= Southern Masters Cycling Club =

Australian cycling club

The Southern Masters Cycling Club in Melbourne, Australia is a bicycle road racing club for masters riders. Cyclists become eligible for membership at the age of 30 for males, and 30 years for females. The club is the largest Masters cycling club in Australia. In 2006, there are over 350 members.

==History==
The club's first official meeting was held on 23 March 1975. In the late seventies the Southern Veterans Cycling Club formed the Veteran Cycling Association of Victoria, which later became the Victorian Veterans Cycling Council (VVCC).

The club changed its affiliation from the VVCC to Cycling Australia, which is affiliated to the Union Cycliste Internationale (UCI), at a special general meeting held on 29 September 2008.

The club subsequently changed its name from Southern Veterans Cycling Club to Southern Masters Cycling Club.

==Racing locations and details==
The types of races the club provides are:

- Open road race, also referred to as a graded scratch race
- Criterium, often abbreviated to crit
- Handicap, where riders are given time handicaps in groups
- Club Championships, were riders are grouped according to their age (35–39, 40–44, 45–49 etc.)

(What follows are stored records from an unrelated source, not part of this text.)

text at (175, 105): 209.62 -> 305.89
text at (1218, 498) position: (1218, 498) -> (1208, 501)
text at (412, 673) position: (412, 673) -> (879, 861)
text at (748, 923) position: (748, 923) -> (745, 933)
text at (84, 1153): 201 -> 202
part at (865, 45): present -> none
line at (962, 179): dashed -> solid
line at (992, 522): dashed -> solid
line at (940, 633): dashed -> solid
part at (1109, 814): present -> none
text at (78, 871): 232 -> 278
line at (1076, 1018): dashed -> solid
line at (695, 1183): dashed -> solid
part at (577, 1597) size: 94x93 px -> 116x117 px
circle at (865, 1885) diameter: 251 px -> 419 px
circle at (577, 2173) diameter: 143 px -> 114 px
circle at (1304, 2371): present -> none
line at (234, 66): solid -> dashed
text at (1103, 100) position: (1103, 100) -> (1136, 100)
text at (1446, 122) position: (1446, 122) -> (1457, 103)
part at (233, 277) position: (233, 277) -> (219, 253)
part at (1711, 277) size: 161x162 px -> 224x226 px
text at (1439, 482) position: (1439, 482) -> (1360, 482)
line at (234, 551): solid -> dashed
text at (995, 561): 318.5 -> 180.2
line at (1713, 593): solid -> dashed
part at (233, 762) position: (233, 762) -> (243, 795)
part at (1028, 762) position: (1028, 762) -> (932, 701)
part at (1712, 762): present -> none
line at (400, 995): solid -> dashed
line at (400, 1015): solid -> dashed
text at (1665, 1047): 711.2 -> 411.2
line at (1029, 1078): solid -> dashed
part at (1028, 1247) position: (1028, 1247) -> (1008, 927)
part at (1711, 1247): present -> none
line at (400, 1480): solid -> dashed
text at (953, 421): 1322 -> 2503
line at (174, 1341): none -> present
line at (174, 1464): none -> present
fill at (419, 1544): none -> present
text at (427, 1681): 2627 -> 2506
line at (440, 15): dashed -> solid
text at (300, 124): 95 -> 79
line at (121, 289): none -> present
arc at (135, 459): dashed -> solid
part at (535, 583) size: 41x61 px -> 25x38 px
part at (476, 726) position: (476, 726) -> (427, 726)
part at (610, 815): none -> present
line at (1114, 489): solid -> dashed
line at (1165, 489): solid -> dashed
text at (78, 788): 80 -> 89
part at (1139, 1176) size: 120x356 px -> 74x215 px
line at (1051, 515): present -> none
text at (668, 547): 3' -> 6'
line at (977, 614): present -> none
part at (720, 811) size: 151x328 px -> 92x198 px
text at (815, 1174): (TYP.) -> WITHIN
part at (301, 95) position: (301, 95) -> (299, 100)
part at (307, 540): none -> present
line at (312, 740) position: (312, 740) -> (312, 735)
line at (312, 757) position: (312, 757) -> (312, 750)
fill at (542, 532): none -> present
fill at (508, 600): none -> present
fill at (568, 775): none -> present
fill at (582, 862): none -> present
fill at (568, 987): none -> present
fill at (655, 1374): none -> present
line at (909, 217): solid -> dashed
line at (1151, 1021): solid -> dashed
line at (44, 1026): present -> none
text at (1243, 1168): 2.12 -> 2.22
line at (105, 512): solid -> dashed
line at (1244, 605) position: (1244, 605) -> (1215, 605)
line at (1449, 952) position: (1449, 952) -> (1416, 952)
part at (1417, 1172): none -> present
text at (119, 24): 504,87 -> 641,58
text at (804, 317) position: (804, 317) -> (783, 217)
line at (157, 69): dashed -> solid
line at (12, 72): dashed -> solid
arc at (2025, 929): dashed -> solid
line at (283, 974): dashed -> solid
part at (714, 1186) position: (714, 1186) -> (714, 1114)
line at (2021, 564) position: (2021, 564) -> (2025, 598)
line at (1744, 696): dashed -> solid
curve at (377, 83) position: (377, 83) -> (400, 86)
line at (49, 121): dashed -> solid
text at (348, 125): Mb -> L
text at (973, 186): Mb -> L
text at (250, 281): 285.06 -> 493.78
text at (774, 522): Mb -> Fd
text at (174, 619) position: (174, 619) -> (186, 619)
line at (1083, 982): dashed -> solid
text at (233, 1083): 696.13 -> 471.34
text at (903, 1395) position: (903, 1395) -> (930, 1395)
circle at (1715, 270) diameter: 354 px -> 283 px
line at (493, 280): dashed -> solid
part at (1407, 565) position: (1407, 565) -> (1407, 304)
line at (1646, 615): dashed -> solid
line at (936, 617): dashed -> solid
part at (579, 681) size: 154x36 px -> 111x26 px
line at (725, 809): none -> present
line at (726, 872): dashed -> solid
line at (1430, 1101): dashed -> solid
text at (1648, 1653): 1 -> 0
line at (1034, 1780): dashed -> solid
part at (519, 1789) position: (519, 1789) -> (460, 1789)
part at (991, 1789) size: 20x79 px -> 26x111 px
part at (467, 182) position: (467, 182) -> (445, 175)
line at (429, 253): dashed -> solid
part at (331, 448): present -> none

Racing is conducted all year round.

In winter, racing is based around the Mornington Peninsula and West Gippsland from April to September. These races are held on public roads for which all necessary permits are obtained. Distances vary depending on the course but are generally in the range 50–80 km.

The summer season, from October to March, is criterium races, which usually last from 1 to 2 hours.

The club caters for a wide range in age and ability of competing riders with grades A to G. Riders are only grouped according to their age championship races which are held twice a year (for both the criterium and road seasons) at club, state and national level.